__Task requirements__:
Please turn the records starting at the line containing "pose: elev=254.5 azim=352.4" and ending at the line containing "Dot at: (293, 239)", both lines included, into a numbered list with blank lines left out.

__Information given__:
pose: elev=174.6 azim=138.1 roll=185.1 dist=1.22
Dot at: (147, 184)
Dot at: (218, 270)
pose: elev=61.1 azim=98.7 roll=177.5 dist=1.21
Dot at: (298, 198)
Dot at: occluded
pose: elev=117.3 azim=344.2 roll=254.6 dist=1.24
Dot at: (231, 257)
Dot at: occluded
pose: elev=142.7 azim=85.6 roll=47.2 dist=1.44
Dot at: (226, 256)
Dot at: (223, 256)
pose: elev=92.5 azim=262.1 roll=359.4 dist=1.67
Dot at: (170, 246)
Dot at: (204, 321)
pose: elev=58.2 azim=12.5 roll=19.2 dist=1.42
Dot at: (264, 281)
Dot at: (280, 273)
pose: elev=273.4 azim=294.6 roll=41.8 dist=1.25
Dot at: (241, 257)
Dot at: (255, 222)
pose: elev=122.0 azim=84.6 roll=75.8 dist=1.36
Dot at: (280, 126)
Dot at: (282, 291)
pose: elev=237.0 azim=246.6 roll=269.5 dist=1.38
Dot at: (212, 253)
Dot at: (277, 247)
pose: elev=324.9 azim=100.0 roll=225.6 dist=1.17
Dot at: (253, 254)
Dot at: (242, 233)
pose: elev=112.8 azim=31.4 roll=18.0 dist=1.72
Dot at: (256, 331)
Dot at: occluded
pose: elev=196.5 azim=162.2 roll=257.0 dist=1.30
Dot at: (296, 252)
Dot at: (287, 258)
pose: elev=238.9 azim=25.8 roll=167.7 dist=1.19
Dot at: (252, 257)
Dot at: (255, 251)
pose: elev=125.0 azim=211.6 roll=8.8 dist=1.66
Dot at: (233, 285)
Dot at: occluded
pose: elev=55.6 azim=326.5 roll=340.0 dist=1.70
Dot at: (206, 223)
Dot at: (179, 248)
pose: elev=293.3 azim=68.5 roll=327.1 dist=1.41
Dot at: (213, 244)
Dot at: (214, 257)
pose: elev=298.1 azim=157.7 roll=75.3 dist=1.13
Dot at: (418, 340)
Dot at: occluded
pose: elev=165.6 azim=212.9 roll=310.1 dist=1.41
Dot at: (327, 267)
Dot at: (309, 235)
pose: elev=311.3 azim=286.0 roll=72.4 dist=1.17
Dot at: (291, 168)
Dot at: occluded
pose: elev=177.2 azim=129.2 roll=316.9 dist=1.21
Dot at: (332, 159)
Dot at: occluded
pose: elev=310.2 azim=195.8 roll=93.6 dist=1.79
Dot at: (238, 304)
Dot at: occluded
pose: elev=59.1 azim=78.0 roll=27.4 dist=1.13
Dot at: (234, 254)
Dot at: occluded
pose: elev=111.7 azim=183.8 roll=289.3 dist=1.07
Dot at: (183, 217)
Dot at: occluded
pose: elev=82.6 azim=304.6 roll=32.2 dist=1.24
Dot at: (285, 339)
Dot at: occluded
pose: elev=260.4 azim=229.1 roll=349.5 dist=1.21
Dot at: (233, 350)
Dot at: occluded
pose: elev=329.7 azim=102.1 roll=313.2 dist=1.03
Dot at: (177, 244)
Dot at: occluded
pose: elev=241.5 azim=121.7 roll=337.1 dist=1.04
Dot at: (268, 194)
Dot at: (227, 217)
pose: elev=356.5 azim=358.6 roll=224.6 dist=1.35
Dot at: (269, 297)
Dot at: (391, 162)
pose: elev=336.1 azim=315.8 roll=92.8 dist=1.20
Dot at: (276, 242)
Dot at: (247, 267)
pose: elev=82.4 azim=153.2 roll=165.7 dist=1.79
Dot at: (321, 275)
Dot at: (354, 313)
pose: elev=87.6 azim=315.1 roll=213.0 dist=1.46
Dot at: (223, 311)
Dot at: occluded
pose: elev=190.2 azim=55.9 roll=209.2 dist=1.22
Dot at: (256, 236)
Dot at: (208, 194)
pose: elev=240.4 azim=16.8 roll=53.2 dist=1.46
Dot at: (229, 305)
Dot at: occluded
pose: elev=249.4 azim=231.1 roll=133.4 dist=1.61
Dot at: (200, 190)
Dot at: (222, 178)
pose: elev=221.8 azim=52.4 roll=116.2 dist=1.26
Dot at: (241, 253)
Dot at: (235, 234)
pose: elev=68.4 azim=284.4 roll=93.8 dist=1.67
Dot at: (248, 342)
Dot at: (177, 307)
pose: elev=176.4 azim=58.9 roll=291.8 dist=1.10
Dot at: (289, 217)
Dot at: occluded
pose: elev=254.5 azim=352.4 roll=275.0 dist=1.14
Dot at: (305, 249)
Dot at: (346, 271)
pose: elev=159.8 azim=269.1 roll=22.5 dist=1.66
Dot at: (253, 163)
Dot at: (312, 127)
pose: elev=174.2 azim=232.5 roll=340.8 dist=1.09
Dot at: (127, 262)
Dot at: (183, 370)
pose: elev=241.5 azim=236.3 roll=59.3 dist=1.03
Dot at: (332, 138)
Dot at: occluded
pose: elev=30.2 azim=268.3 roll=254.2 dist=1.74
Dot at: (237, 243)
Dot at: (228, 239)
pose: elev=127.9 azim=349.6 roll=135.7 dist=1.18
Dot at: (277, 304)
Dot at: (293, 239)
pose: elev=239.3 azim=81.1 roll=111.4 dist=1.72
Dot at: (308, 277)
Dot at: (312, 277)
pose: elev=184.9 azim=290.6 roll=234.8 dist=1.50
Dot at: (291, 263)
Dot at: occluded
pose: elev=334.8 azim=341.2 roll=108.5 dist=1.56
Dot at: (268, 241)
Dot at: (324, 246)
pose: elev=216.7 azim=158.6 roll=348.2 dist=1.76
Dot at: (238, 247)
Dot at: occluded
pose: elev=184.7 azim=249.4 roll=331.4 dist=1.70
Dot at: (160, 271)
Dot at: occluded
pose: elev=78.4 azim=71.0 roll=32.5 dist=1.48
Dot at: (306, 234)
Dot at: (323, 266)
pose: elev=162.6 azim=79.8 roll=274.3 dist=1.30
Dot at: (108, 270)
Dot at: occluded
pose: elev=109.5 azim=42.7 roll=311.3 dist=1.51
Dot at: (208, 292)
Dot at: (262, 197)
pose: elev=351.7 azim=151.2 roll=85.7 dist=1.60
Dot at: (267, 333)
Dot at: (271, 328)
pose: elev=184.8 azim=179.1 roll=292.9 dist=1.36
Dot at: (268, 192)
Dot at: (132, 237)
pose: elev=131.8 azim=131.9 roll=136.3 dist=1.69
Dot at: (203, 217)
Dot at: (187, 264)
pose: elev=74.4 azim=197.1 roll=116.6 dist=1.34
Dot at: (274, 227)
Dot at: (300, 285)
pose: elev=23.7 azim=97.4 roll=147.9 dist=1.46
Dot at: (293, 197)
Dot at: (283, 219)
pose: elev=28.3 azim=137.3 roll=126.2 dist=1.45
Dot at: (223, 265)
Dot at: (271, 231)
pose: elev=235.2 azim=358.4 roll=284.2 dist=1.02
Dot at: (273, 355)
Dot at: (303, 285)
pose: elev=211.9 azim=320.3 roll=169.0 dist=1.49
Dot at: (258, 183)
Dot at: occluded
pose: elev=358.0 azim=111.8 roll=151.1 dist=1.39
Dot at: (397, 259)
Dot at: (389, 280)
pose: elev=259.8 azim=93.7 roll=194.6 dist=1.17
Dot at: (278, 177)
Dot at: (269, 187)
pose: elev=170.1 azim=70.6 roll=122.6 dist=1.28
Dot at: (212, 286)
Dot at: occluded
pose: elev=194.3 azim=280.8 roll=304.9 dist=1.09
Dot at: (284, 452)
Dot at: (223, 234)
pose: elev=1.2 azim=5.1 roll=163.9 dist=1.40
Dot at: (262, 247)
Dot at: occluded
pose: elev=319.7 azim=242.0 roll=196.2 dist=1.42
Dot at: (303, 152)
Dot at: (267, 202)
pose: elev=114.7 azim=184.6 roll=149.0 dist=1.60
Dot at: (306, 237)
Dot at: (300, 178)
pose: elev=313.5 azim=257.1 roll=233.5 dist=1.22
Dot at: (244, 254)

__Result of this task__:
1. pose: elev=254.5 azim=352.4 roll=275.0 dist=1.14
2. Dot at: (305, 249)
3. Dot at: (346, 271)
4. pose: elev=159.8 azim=269.1 roll=22.5 dist=1.66
5. Dot at: (253, 163)
6. Dot at: (312, 127)
7. pose: elev=174.2 azim=232.5 roll=340.8 dist=1.09
8. Dot at: (127, 262)
9. Dot at: (183, 370)
10. pose: elev=241.5 azim=236.3 roll=59.3 dist=1.03
11. Dot at: (332, 138)
12. Dot at: occluded
13. pose: elev=30.2 azim=268.3 roll=254.2 dist=1.74
14. Dot at: (237, 243)
15. Dot at: (228, 239)
16. pose: elev=127.9 azim=349.6 roll=135.7 dist=1.18
17. Dot at: (277, 304)
18. Dot at: (293, 239)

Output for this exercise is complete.